[Joint position lists]
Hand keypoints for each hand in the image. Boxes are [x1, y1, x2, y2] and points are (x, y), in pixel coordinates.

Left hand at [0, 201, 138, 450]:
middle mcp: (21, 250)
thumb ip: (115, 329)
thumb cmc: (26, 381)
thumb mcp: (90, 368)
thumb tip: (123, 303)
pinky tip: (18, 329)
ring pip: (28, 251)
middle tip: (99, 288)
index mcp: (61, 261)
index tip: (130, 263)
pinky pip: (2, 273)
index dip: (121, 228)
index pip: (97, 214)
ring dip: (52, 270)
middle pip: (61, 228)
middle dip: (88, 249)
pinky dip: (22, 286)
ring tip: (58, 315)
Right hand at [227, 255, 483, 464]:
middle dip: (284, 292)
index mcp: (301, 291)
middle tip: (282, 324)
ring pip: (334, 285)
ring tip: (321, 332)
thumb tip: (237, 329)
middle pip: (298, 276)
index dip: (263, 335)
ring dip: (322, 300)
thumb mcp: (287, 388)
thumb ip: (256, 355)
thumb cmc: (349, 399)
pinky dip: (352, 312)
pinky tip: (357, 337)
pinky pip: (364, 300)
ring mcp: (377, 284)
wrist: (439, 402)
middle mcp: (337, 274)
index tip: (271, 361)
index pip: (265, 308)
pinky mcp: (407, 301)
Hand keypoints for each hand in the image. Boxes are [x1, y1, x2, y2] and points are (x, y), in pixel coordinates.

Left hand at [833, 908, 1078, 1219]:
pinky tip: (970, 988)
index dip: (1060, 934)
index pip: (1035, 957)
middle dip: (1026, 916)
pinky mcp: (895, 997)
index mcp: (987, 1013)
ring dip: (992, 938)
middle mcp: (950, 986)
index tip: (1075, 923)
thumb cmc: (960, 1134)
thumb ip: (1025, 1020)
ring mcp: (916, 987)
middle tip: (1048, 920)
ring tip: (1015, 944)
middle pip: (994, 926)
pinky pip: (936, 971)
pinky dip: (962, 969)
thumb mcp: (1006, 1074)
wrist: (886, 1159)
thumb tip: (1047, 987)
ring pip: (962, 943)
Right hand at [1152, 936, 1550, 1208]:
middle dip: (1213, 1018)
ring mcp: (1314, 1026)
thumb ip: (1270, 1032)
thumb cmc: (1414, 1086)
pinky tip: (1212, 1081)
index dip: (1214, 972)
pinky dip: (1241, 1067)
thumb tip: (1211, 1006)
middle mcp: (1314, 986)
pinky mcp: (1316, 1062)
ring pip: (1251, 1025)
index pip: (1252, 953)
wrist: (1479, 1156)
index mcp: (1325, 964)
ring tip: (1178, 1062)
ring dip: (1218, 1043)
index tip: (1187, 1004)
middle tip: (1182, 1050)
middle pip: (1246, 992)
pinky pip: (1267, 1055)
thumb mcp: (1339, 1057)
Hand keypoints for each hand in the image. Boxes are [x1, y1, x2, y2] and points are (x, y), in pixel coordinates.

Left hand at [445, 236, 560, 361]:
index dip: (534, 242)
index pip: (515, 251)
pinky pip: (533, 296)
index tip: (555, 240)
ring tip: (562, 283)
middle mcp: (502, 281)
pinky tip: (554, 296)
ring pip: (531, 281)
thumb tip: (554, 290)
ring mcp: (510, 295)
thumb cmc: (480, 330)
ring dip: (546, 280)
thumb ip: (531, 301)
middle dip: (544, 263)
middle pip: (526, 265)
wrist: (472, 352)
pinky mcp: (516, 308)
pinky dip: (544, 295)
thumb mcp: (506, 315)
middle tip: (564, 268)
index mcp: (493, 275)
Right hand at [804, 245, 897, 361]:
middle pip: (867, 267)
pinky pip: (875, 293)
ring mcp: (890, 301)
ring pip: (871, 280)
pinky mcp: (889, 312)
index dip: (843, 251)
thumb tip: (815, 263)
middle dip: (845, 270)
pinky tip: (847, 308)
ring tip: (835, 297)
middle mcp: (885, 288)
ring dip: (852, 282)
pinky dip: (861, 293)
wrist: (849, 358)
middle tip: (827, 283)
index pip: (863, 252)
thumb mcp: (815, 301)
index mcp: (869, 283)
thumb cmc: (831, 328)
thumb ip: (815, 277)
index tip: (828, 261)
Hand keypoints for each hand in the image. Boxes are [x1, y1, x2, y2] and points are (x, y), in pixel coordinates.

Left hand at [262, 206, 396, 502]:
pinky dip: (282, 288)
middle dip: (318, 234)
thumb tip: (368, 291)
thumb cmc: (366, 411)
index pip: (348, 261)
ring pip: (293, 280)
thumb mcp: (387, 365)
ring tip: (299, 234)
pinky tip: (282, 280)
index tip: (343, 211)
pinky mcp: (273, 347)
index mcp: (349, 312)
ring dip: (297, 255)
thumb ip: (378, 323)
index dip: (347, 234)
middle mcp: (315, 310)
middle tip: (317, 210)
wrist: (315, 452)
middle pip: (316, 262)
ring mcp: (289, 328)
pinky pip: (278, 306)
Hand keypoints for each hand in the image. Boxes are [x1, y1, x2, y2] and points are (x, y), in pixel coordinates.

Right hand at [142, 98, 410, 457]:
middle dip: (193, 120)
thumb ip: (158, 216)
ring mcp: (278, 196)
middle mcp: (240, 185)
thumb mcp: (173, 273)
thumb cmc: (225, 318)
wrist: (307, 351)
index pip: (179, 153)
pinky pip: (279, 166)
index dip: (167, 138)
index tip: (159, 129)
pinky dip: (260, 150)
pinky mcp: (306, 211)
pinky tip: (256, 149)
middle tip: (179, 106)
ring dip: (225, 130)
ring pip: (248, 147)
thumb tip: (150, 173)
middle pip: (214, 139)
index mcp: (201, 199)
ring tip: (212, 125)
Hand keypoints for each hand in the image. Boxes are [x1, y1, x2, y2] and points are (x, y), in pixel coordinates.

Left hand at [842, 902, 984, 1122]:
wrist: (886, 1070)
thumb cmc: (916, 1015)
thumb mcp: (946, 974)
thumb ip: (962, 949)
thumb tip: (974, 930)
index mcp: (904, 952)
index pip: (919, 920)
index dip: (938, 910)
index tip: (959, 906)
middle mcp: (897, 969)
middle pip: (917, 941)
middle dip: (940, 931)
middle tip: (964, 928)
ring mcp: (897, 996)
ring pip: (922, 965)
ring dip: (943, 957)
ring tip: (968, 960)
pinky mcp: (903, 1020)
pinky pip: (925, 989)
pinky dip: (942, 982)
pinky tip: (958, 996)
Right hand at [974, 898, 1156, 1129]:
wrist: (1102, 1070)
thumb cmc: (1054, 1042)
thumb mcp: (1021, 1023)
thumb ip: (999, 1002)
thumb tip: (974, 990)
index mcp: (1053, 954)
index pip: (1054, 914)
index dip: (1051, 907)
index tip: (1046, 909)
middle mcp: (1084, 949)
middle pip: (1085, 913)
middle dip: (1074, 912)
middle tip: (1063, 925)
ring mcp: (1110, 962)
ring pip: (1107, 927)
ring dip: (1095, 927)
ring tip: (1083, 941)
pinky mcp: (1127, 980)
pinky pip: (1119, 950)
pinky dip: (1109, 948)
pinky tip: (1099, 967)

About this task - Take the stretch of lines above from the one containing "thumb ip: (1025, 1020)" through the one containing "ring pip: (293, 280)" and repeat it exactly, adding no other line.

Exercise answer -
thumb ip: (1025, 1020)
ring mcp: (916, 987)
middle tip: (1048, 920)
ring tip: (1015, 944)
middle pip: (994, 926)
pinky pip: (936, 971)
pinky dip: (962, 969)
thumb mcp: (1006, 1074)
wrist: (886, 1159)
thumb tip: (1047, 987)
ring pip: (962, 943)
Right hand at [1152, 936, 1550, 1208]:
middle dip: (1213, 1018)
ring mcp: (1314, 1026)
thumb ip: (1270, 1032)
thumb cmc: (1414, 1086)
pinky tip: (1212, 1081)
index dip: (1214, 972)
pinky dip: (1241, 1067)
thumb tip: (1211, 1006)
middle mcp: (1314, 986)
pinky mcp: (1316, 1062)
ring pip: (1251, 1025)
index pip: (1252, 953)
wrist: (1479, 1156)
index mcp: (1325, 964)
ring tip: (1178, 1062)
ring dip: (1218, 1043)
index tip: (1187, 1004)
middle tip: (1182, 1050)
middle pip: (1246, 992)
pinky pip: (1267, 1055)
thumb mcp: (1339, 1057)
Hand keypoints for each hand in the image. Boxes are [x1, y1, x2, y2] and points are (x, y), in pixel coordinates.

Left hand at [445, 236, 560, 361]:
index dip: (534, 242)
index pip: (515, 251)
pinky pip: (533, 296)
index tip: (555, 240)
ring tip: (562, 283)
middle mcp: (502, 281)
pinky tip: (554, 296)
ring pip: (531, 281)
thumb tip: (554, 290)
ring mcp: (510, 295)
thumb cmc: (480, 330)
ring dip: (546, 280)
thumb ip: (531, 301)
middle dip: (544, 263)
middle pip: (526, 265)
wrist: (472, 352)
pinky mcp: (516, 308)
pinky dip: (544, 295)
thumb mcp: (506, 315)
middle tip: (564, 268)
index mcp: (493, 275)
Right hand at [804, 245, 897, 361]:
middle pip: (867, 267)
pinky pip: (875, 293)
ring mcp: (890, 301)
ring pip: (871, 280)
pinky mcp: (889, 312)
index dip: (843, 251)
thumb tip: (815, 263)
middle dip: (845, 270)
pinky tip: (847, 308)
ring tip: (835, 297)
middle mcp: (885, 288)
ring dip: (852, 282)
pinky dip: (861, 293)
wrist: (849, 358)
middle tip: (827, 283)
index pip: (863, 252)
thumb mcp: (815, 301)
index mcp: (869, 283)
thumb cmc: (831, 328)
thumb ip: (815, 277)
index tip: (828, 261)
Hand keypoints for each hand in the image. Boxes are [x1, y1, x2, y2] and points are (x, y), in pixel coordinates.

Left hand at [262, 206, 396, 502]:
pinky dip: (282, 288)
middle dip: (318, 234)
thumb tip: (368, 291)
thumb cmc: (366, 411)
index pip: (348, 261)
ring pip: (293, 280)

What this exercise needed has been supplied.